Winter came early. It began snowing in November, and it didn’t stop. The snow piled up higher and higher, until only the top two feet of the six-foot llama fences were visible. Kelly spent hours on the tractor, clearing our long driveway. After a while, he had to give up. We parked our vehicles and the tractor down by the paved road, about a quarter of a mile away, and got a lot of exercise bringing groceries in.

I worried about the llamas at first. They had no polypropylene underwear, no down comforters. But when I put my hand deep into Tumbleweed’s wool, I was comforted. It might not be down, but that wool was covering a warm body. Did the llamas get cold feet and noses? They tucked their feet under their bodies when they sat, and they didn’t really seem to mind the cold. I knew of other llama breeders who kept llamas in colder conditions than ours. Since llamas were native to the Andes up to fourteen thousand feet, they must be well adapted to cold.

They were quite a contrast to Cider. Our dog of African heritage growled when forced away from the wood stove.

When the snow finally let up, I dug a path in the males’ field. There was about three feet of snow, but the wind had blown it into high and low spots. The snow came up to my shoulder where I began digging the path. It was light enough that the digging was easy, and with a big snow shovel it went quickly. I dug a winding path out to a loop, so they could chase each other without having to back out. Tumbleweed came out to watch me. I talked to him when I had the breath. He looked at me.

We dubbed the path Llama Loop, and Kelly began putting some hay out next to it. We had cold but clear weather for weeks, and the llamas went out there much of every day. On a windy morning, with the temperature at nine degrees Fahrenheit, Whiskers sat out there for hours, eating hay, looking as comfortable as if it were spring.

We had built llama sheds with open doorways. Because we had heard that llamas didn’t like dark buildings, on the roofs we installed corrugated fiberglass roofing, alternating in strips with the metal, to let more light in the sheds during the day.

Our llamas seemed to like their sheds. From our bedroom window we could see the door to the females’ little shed. Posey would often sit in the doorway, looking out, and Lil Bit would be further in. The large juniper near their door combined with the wind patterns to provide Posey and Lil Bit with a patch of bare ground. Often they would walk around or sit out there.

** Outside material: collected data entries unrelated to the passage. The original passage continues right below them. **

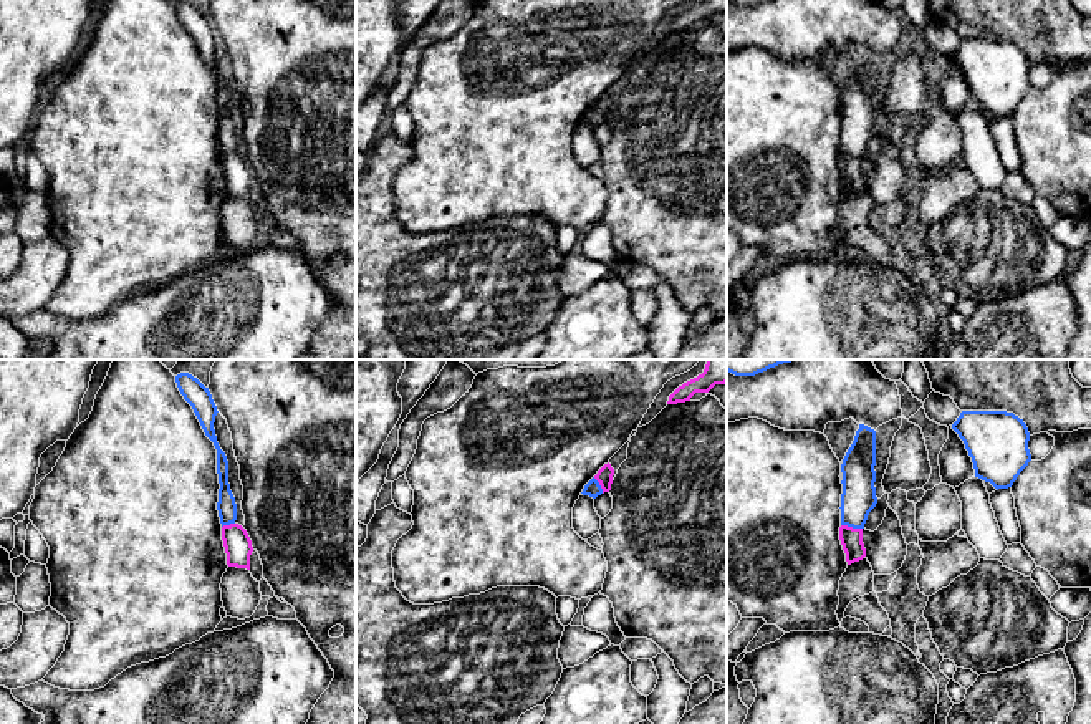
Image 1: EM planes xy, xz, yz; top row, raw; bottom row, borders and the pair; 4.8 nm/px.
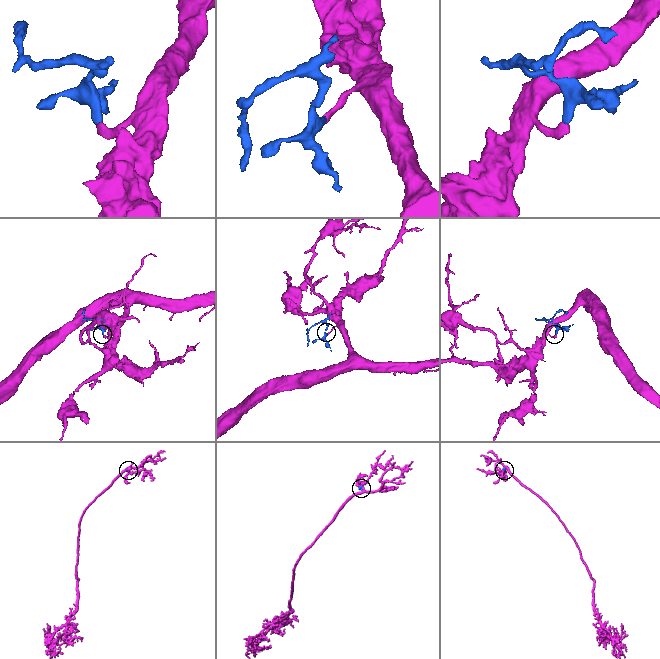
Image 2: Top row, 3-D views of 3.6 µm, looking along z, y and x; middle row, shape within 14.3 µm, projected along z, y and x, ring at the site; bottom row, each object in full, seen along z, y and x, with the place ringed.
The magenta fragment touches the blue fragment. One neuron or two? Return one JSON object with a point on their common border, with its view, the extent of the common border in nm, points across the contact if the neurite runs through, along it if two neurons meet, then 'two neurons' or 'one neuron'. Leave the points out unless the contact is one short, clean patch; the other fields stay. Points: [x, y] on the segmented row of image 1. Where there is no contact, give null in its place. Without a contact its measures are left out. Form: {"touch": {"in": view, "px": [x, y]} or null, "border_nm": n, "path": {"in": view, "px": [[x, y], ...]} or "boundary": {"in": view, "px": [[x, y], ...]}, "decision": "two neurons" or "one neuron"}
{"touch": {"in": "yz", "px": [851, 527]}, "border_nm": 110, "boundary": {"in": "yz", "px": [[841, 524], [861, 529]]}, "decision": "two neurons"}

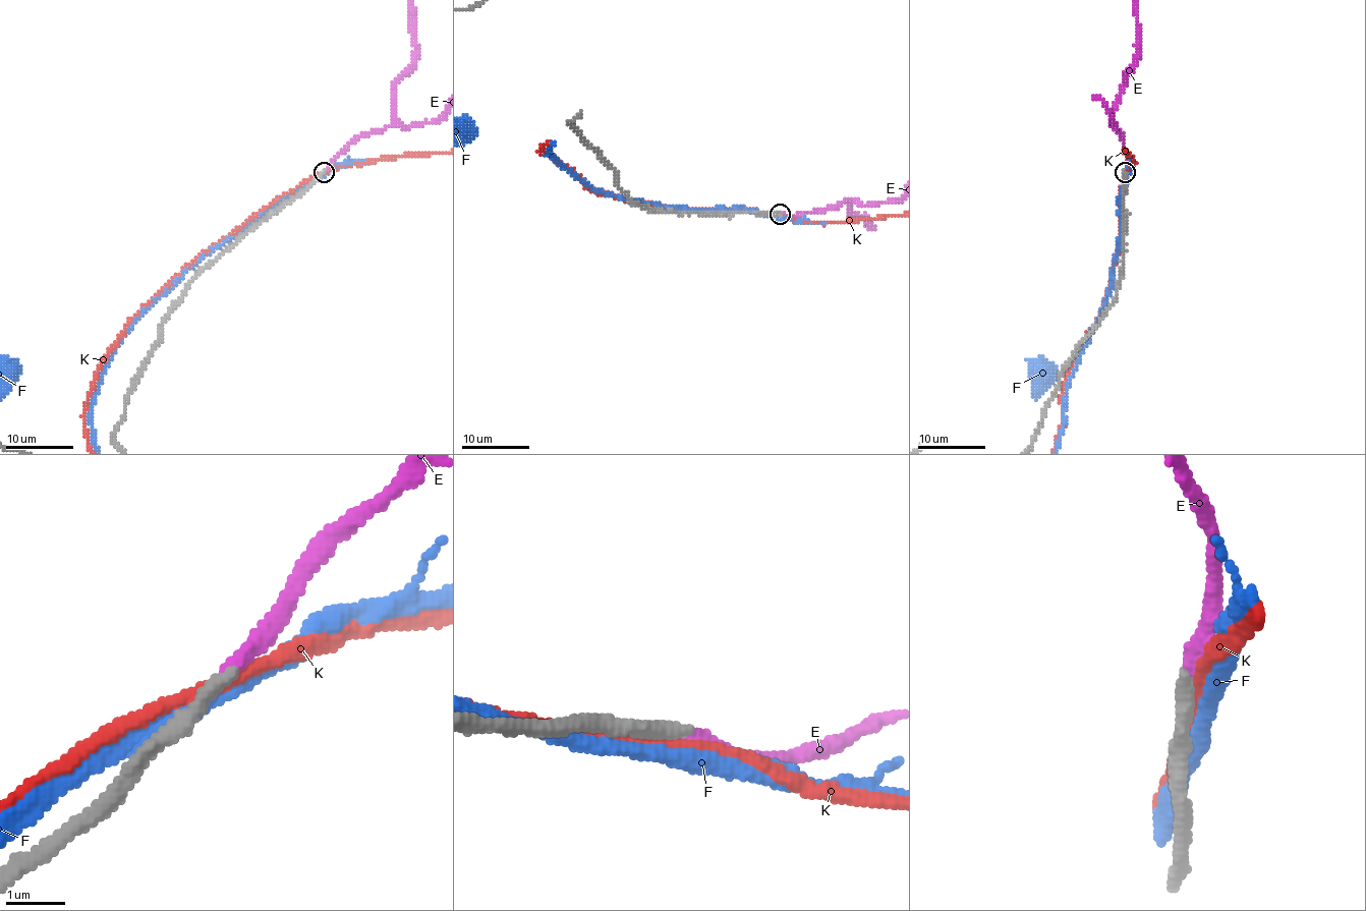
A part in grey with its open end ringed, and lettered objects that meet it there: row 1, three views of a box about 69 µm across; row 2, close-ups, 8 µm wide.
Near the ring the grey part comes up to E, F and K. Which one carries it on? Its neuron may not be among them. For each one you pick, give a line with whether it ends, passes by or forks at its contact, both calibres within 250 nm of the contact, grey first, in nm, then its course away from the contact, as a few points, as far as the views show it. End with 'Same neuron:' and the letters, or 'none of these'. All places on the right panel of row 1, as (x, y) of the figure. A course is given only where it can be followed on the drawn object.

The close quarters tried their patience at times. “The walls of the girls’ shed are covered with green globs,” Kelly reported one day after feeding. “Looks like they had a long spitting match.”

At other times, non-violent methods worked. We watched Lil Bit approach the shed when Posey was blocking the doorway. Posey stood with her ears back. It was clear she didn’t want to let Lil Bit into the shed, where the fresh hay had just been piled. Lil Bit stood by the door, her back to Posey, and inched her way in. She slowly crowded against Posey until both llamas were in the shed. Then she turned around for breakfast.